Ничто её не пугало — ни тяжёлый воздух в цеху, насыщенный парами химических составов для полировки дерева, ни тяжёлая однообразная работа изо дня в день. Она как будто тогда уже знала свою судьбу и приняла её целиком — с её счастьем и страданиями. Ради главного — песни.
Уже там, в фабричном цехе, постепенно начал формироваться и её репертуар: «Шумел, горел пожар московский…», «Очаровательные глазки», «Златые горы», «На Муромской дорожке…», «Светит месяц…». Городской жестокий романс, входящий тогда в моду.
— Пой, Лидушка, пой, милая ты наша певунья! А работу твою мы за тебя сами сделаем, — упрашивали её девушки, и их подруга прекращала работу и начинала выступать: входила в образ, по ходу песни меняла интонацию, одновременно и рассказывая, и изображая историю обманутой любви. И всё — в лицах!
Она вкладывала в своё пение всё прожитое, одновременно озаряя песню мечтой и надеждой.
Всё у неё выходило так проникновенно, а великолепные природные данные и те уроки пения, которые она усвоила в церковном хоре, делали песню настолько близкой и душевной, что девушки аплодировали, бросались обнимать свою подружку, а потом дружно принимались доделывать и свою, и её работу.
Именно в то время, когда она работала на мебельной фабрике, состоялся первый сольный концерт певицы. Саратов всё ещё знал её как Сироту из церковного хора городского кафедрального собора, как голос, от которого вздрагивает душа. Не о таком ли пении Александр Блок в августе 1905 года написал свой знаменитый шедевр?
Некоторые движения человеческой души, её волнения и потрясения, может выразить только поэзия. Или — песня.
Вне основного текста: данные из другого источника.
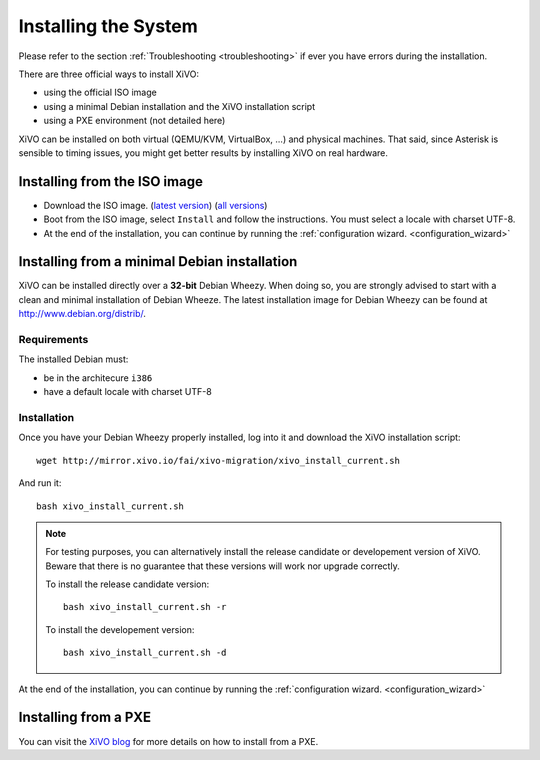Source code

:*********************
Installing the System
*********************

Please refer to the section :ref:`Troubleshooting <troubleshooting>` if ever you have errors during the installation.

There are three official ways to install XiVO:

* using the official ISO image
* using a minimal Debian installation and the XiVO installation script
* using a PXE environment (not detailed here)

XiVO can be installed on both virtual (QEMU/KVM, VirtualBox, ...) and physical machines. That said, since
Asterisk is sensible to timing issues, you might get better results by installing XiVO on real
hardware.


Installing from the ISO image
=============================

* Download the ISO image. (`latest version`_) (`all versions`_)
* Boot from the ISO image, select ``Install`` and follow the instructions. You must select a locale
  with charset UTF-8.
* At the end of the installation, you can continue by running the :ref:`configuration
  wizard. <configuration_wizard>`

.. _all versions: http://mirror.xivo.io/iso/archives
.. _latest version: http://mirror.xivo.io/iso/xivo-current


Installing from a minimal Debian installation
=============================================

XiVO can be installed directly over a **32-bit** Debian Wheezy. When doing so, you are strongly
advised to start with a clean and minimal installation of Debian Wheeze. The latest installation image
for Debian Wheezy can be found at http://www.debian.org/distrib/.

Requirements
^^^^^^^^^^^^

The installed Debian must:

* be in the architecure ``i386``
* have a default locale with charset UTF-8

Installation
^^^^^^^^^^^^

Once you have your Debian Wheezy properly installed, log into it and download the XiVO installation script::

   wget http://mirror.xivo.io/fai/xivo-migration/xivo_install_current.sh

And run it::

   bash xivo_install_current.sh

.. note::

   For testing purposes, you can alternatively install the release candidate or developement version
   of XiVO. Beware that there is no guarantee that these versions will work nor
   upgrade correctly.

   To install the release candidate version::

      bash xivo_install_current.sh -r

   To install the developement version::

      bash xivo_install_current.sh -d

At the end of the installation, you can continue by running the :ref:`configuration
wizard. <configuration_wizard>`


Installing from a PXE
=====================

You can visit the `XiVO blog <http://blog.xivo.io/index.php?q=pxe>`_ for more details on how to install from a PXE.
В зале Саратовской оперы не протолкнуться. Слушатели — солдаты местного гарнизона и частей, дислоцированных в губернии. Из Саратова на фронт уходил эшелон. И вот перед отправкой — концерт Сироты. Этот первый концерт состоялся по инициативе её фабричных подруг, они буквально за руку привели в оперный театр свою певунью, зная, что лучше её солдатам никто из саратовских не споёт.
Ведущий объявил:
— Поёт Лидия Русланова! Русская народная песня…
«Пою, а чуть не плачу! — рассказывала потом Русланова о том первом своём концерте перед солдатами. — Посмотрю в глаза какому-нибудь молодцу, как он слушает: сам здесь, а душа — там, дома, в родной хате, возле родной матери… А я после этого и думаю: какая тебе судьба будет, молодец, лежать тебе в болотах с закрытыми очами…»
Лидии тогда было-то всего 16 лет. И в каждом молодом солдате она видела старшего брата, ещё даже и не жениха. А в каждом пожилом — отца. А солдаты, затаив дыхание, слушали Сироту, ещё не запомнив её имени и фамилии, и видели в ней младшую сестрёнку и дочь.
Спела она всё, что знала и что пела на фабрике своим подружкам. А публика ликует, рукоплещет, не отпускает. Поклонилась залу земным поклоном, который впоследствии тоже назовут «руслановским», и собралась было за кулисы…
— Браво, сестричка! — закричали ей из зала.
— Куда ж ты уходишь?!
— Пой ещё!
Вернулась она, залилась краской, растерянно и простодушно говорит:
— Да я вам уже всё спела. Больше ничего не знаю! Что ж мне теперь делать?
— А ты пой сызнова! — закричали ей солдаты.
— Сызнова начинай!
— Пой, милая, пой!
«Так всё сначала и пришлось повторить, — вспоминала Русланова. — А лет в семнадцать я была уже опытной певицей, ничего не боялась — ни сцены, ни публики. У меня находили хорошие вокальные данные, обязательно велели учиться… Поступила в консерваторию. Земно кланяюсь профессору М. Медведеву[5], который учил меня, отдавал мне все свободные минуты. Но долго в консерватории я не пробыла. Поняла, что академической певицей мне не быть. Моя вся сила была в непосредственности, в естественном чувстве, в единстве с тем миром, где родилась песня. Я это в себе берегла. Когда пела, старалась прямо в зал перенести то, чем полна была с детства, — наше, деревенское. Такой я и была нужна. В городах так или иначе многие были связаны с деревней, и я пела им — прямо в раскрытую душу».